それでも気を取り直して、俺たちはあみ姫ちゃん(3~4歳って聞くと、なんか姫様って感じがしなくって)の特徴を聞いた。
「じゃぁ、身分を隠すためにあの頃の普通の子供みたいに、おかっぱ頭で丈の短い着物を着てるのね。」
「そうじゃ。赤い格子柄の着物を召されておる。」
メグの質問に一之助は頷いてそう答えた。
「今時そんな着物着てる子なんていないし、そんな小さい子がそんな恰好してたら目立つわよ。もう保護されてるかも。」
保護、警察か!それ考えてなかった。そうだよな、そんな変わった恰好のチビがひとりで歩いてたら保護されないはずはない。
「交番に行ってみるか。」
「うん、行こう!」
それで、俺たちは近くの交番に向かった。交番には若い警官が暇そうに座っていた。
「あのぉ、丈の短い赤い着物をきた3~4歳の女の子の迷子の届出ってないですか。」
別に悪いことしてる訳じゃないんだけど、俺は恐る恐るそう聞いた。
「迷子?君の妹かな。本署に問い合わせてみるから、その子の住所と名前は?」
俺がそう聞くと、警官は筆記用具を持ってそう尋ねた。ヤバっ、住所!!もちろん戦国時代にも住所くらいあるんだろうけど、その住所が今の何処なのかもかも解んないし、戦国時代そのままの地名なんて交番で使える訳ないじゃん。
「あ、いたいた…あみちゃんこっちよ!」
その時、メグがそう言って走り出した。慌てて、俺と一之助が後に続く。だけど、少し離れた角を曲がって、メグの足がピタッと止まった。
「姫様、姫様はどこじゃ!」
「ゴメン、ウソ。」
姫様を探してきょろきょろする一之助にメグは頭を下げた。
「謀ったのか?!何故じゃ、あの御仁に探すのを手伝ってもらうのではないのか!!」
でも、それがウソだと言われて一之助は激怒した。
「ゴメン、あの場合、ああ言うしかなかったの。普通迷子だったら警察に探してもらうのが一番いいんだけど、それには何処に住んでいるのかわからないとダメなのよ。あの頃の住所と今の住所は全然変わってるし、戦国時代から来たって正直に話しても解ってもらえないのよ。」
「その方たちは信じてくれたではないか!」
「普通は信じてもらえない。警察では却って怪しまれるよ。マズったよ、なんで住所にもっと早く気付かなかったかな。」
「地味に聞き込みするしかないわね。」
一之助は、イライラと足を踏みならしていた。俺たちはそれに何の言葉もかけてやることが出来ずに、しばらく誰も口を開かなかった。

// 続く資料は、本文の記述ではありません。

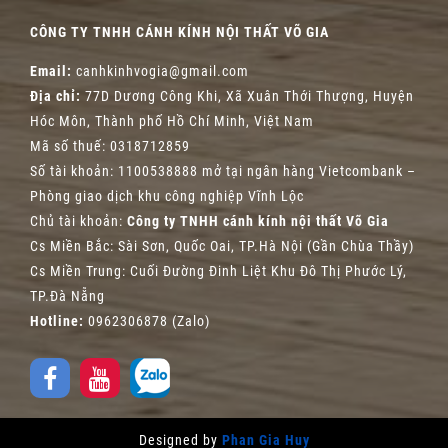
CÔNG TY TNHH CÁNH KÍNH NỘI THẤT VÕ GIA
Email:
canhkinhvogia@gmail.com
Địa chỉ:
77D Dương Công Khi, Xã Xuân Thới Thượng, Huyện
Hóc Môn, Thành phố Hồ Chí Minh, Việt Nam
Mã số thuế: 0318712859
Số tài khoản: 1100538888 mở tại ngân hàng Vietcombank –
Phòng giao dịch khu công nghiệp Vĩnh Lộc
Chủ tài khoản:
Công ty TNHH cánh kính nội thất Võ Gia
Cs Miền Bắc: Sài Sơn, Quốc Oai, TP.Hà Nội (Gần Chùa Thầy)
Cs Miền Trung: Cuối Đường Đinh Liệt Khu Đô Thị Phước Lý,
TP.Đà Nẵng
Hotline:
0962306878 (Zalo)
Designed by
Phan Gia Huy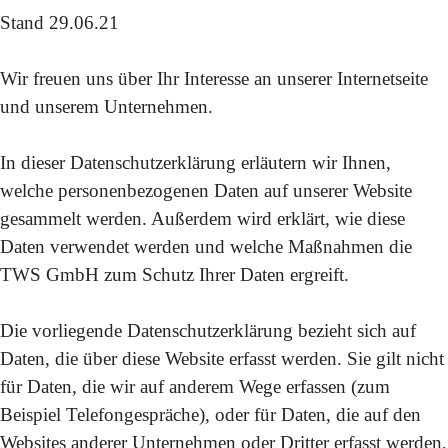
Stand 29.06.21
Wir freuen uns über Ihr Interesse an unserer Internetseite
und unserem Unternehmen.
In dieser Datenschutzerklärung erläutern wir Ihnen,
welche personenbezogenen Daten auf unserer Website
gesammelt werden. Außerdem wird erklärt, wie diese
Daten verwendet werden und welche Maßnahmen die
TWS GmbH zum Schutz Ihrer Daten ergreift.
Die vorliegende Datenschutzerklärung bezieht sich auf
Daten, die über diese Website erfasst werden. Sie gilt nicht
für Daten, die wir auf anderem Wege erfassen (zum
Beispiel Telefongespräche), oder für Daten, die auf den
Websites anderer Unternehmen oder Dritter erfasst werden,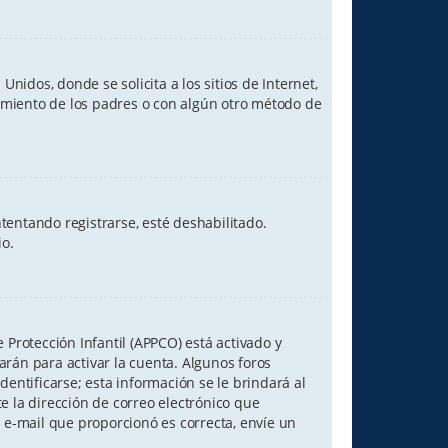
idos, donde se solicita a los sitios de Internet,
ntimiento de los padres o con algún otro método de
tentando registrarse, esté deshabilitado.
io.
 Protección Infantil (APPCO) está activado y
rán para activar la cuenta. Algunos foros
entificarse; esta información se le brindará al
nte la dirección de correo electrónico que
e e-mail que proporcionó es correcta, envíe un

やがて、のろのろと動きだした俺たちは、地味に聞き込みをしてはみたけど、やっぱりそれらしい女の子はいなくて、その内長い夏の日もとっぷり暮れてしまって、田舎の住宅街には人っ子一人出ていない状態になった。
「今日はここまでかな。」
「そうね、誰も出ていないんじゃ、聞きようもないわ。」
俺の言葉に、物言いたげな一之助の顔を見ながらメグが念押しする。
「一之助、帰るぞ。」
「帰るとは、何処へじゃ。」
「決まってんじゃん、俺んちだよ。今日は何とか理由こじつけてウチで寝られるようにしてやっからさ。」
「かたじけない。」
一之助は口では礼を言っていたが、その本心はまだまだ姫様を探したいというのがありありとわかった。だからと言って、むやみに不眠不休で探したって見つかるってもんじゃない。そんな目立つ格好で歩いていたら、地元のケーブルテレビで迷子放送をしてくれるかもしれないし。そんな事をいちいちと一之助に解かる様に説明するには俺は疲れ過ぎていた。
俺はメグと赤外線でメアドを交換すると、メグに手を振ってすたすたと自宅に向かって歩き始めた。
「伊倉殿、今日はいろいろと世話になった。礼を申す。では、御免。」
一之助はそう言って俺の後に続いた。